- Exercise 1: Can you render the records as a JSON list of strings, starting at the line that contains "pose: elev=176.0 azim=294.6" and ending at the last line of the records, one string per line with blank lines and pictures left out?

- Text segment:
**********

Kris McCaddon was the second guitarist for the metalcore band, Society's Finest and lead guitarist for Demon Hunter. He was also the vocalist for the bands Embodyment and The Famine.

History

McCaddon's career started in 1994 when he joined the band Embodyment. They released their debut album, Embrace the Eternal, in 1997; it featured guest vocals by Living Sacrifice vocalist Bruce Fitzhugh. Embrace the Eternal would later be re-released by their record label, Solid State Records. He left the band in 2000 before recording their second album, The Narrow Scope of Things. McCaddon started the band, along with Joshua Ashworth, Rob Pruett, Joel Bailey, and Chad Wilburn, Society's Finest. In 2000 they released an EP titled Private Conflicts & Suicides. Their debut album, The Journey...So Far, was released on Solid State Records in May 2000.

**********

- Extracted information:
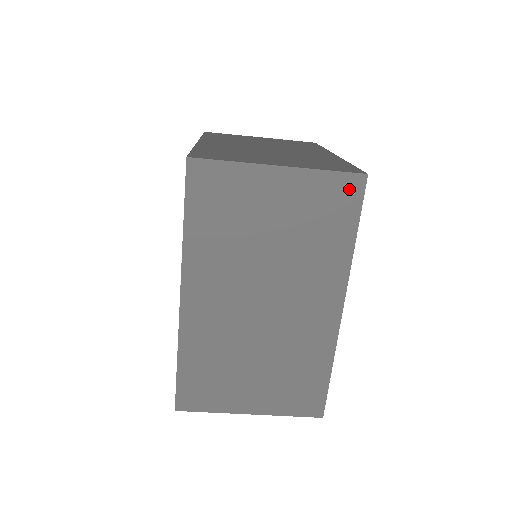
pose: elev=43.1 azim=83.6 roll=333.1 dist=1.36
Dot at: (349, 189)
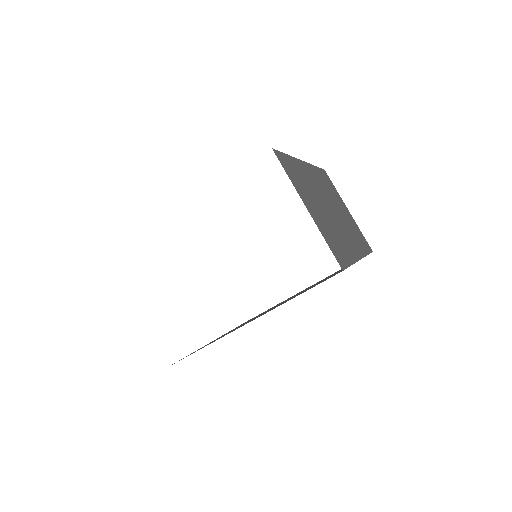
Dot at: (367, 245)
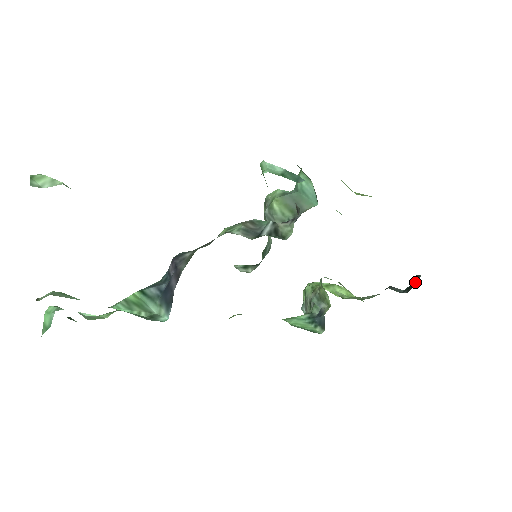
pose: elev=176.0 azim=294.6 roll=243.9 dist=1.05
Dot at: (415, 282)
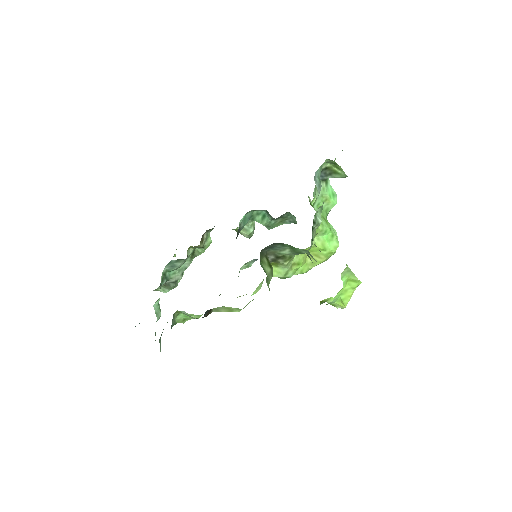
Dot at: occluded
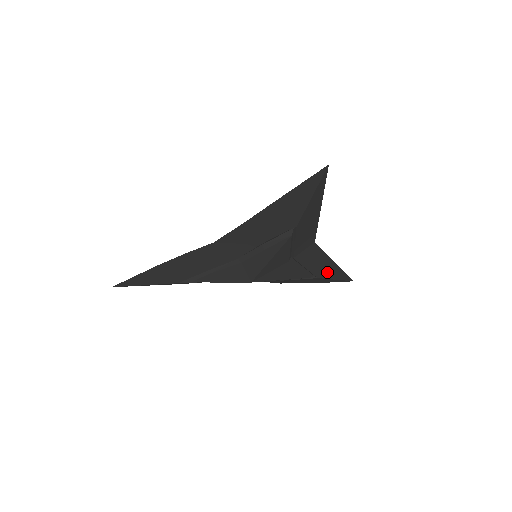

**********

- Exercise 2: In the text about Kris McCaddon, which record label released Society's Finest's debut album, The Journey...So Far?

- Complete output 1:
[
  "pose: elev=176.0 azim=294.6 roll=243.9 dist=1.05",
  "Dot at: (415, 282)",
  "Dot at: occluded"
]

- Complete output 2: Solid State Records